Dalla soia al Cashmere… È un attimo!

Di Alessia D’Angelo (foto di Chiara Carciani)

Purtroppo, ancora oggi, non siamo riusciti a trovare soluzioni ad un fenomeno importante e di grande impatto: lo spreco alimentare.

Si parla di numeri veramente alti, quasi un terzo di quello che produciamo viene buttato.

Proprio visti questi dati, che non riescono a cambiare, il mondo sta cercando di risolvere il problema un po’ per volta, trovando soluzioni per piccole realtà.

La realtà che incontreremo oggi riguarda l’utilizzo degli scarti di soia trasformati in fibre di Cashmere.

Dall’Asia con furore

La Casimira o Casimirra (termini per identificare il Cashmere in Italia) ha un origine molto lontana, precisamente in Asia, dove vive la capra Changthang da cui viene estratta la lana utilizzata per la produzione del Cashmere.

Una capra che vive a temperature molto variabili ed imprevedibili, per questo il suo vello ha la capacità naturale di favorire la termoregolazione rispetto all’ambiente esterno, caratteristica molto importante che ritroviamo nella fibra del Cashmere.

Una soluzione alla capra

Ma vi starete chiedendo perché nel titolo c’è scritto soia? Semplice!
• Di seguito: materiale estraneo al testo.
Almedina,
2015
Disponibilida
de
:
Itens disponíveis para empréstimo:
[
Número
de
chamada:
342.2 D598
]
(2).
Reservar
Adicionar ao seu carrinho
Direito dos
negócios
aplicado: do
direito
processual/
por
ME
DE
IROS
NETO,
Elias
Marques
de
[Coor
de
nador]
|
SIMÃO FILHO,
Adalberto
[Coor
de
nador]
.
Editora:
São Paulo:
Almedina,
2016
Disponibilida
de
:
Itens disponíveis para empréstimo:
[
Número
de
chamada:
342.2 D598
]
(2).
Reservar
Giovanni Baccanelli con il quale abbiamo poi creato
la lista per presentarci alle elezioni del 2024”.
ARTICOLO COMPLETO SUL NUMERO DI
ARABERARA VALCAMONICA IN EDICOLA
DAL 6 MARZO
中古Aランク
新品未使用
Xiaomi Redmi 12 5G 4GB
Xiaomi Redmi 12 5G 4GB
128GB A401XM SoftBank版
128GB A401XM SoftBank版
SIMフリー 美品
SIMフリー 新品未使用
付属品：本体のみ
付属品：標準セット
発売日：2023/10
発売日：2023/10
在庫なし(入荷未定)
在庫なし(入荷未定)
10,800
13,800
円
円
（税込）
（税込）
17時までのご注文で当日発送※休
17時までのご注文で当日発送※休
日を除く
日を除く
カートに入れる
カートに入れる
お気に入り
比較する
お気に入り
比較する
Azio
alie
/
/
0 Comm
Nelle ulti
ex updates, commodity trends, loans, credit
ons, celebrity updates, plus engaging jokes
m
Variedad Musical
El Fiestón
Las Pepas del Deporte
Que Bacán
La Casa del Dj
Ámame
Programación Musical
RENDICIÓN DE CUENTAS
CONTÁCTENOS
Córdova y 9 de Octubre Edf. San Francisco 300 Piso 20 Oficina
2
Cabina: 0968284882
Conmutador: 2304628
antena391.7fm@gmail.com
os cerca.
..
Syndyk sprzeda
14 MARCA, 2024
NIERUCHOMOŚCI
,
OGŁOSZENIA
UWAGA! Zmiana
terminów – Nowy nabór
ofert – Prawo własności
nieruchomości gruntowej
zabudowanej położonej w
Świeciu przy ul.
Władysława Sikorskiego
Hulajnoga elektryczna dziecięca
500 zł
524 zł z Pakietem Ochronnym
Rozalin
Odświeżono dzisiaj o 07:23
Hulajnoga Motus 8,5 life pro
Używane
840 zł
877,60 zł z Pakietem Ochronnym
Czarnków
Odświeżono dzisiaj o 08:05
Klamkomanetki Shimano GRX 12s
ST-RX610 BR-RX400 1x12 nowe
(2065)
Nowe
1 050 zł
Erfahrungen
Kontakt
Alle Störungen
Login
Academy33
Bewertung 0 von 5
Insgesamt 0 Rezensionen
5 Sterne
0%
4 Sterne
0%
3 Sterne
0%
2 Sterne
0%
La Casimirra non è prodotta solo dal vello delle capre, ma può essere ricavata anche dagli scarti della soia, precisamente dai residui delle bucce e dei baccelli.

Oggi la soia è uno dei prodotti alimentari più coltivati nel mondo, una pianta rinnovabile, che richiede pochi pesticidi e contribuisce a fissare l’azoto nel terreno, costituendo un valido componente per la coltura a rotazione.

Parlando di spreco, questo è un vero e proprio metodo per riciclare scarti di produzione, che purtroppo non potrebbero essere riutilizzati neanche al livello culinario.

Visto il metodo di produzione utilizzato e l’origine, questo tessuto prende il nome di Cashmere Vegetale o Seta di Soia per essere distinta da quella animale.

Dove tutto ebbe inizio…

Henry Ford fu il primo a intuire un possibile utilizzo della fibra di soia, ma quando le cose si fecero complicate, causa della difficoltà del processo per la produzione, abbandonò l’idea.

Solo nel 1999 un industriale e scienziato di Shanghai, Li Guanqi, riuscì a superare le difficoltà incontrate in passato, mettendo a punto la Soybean Protein Fiber, un tessuto utilizzabile per abiti quotidiani ma in particolare per la produzione di biancheria intima ed abiti da sera molto pregiati.

Lavorazioni importanti ma risultati sorprendenti!

Dopo lavorazioni molto complicate che richiedono attenzione ad ogni dettaglio, una successiva filatura e tessitura la fibra di soia risulta estremamente soffice, brillante e piacevole al tatto.

Inoltre, è resistente, dotata di proprietà antibatteriche, poco infiammabile, traspirante, permeabile allaria e in grado di bloccare le radiazioni UV.

E chi più ne ha più ne metta! I capi in tessuto di soia si lavano tranquillamente sia a mano che in lavatrice e spesso non richiedono neanche la stiratura per essere indossati!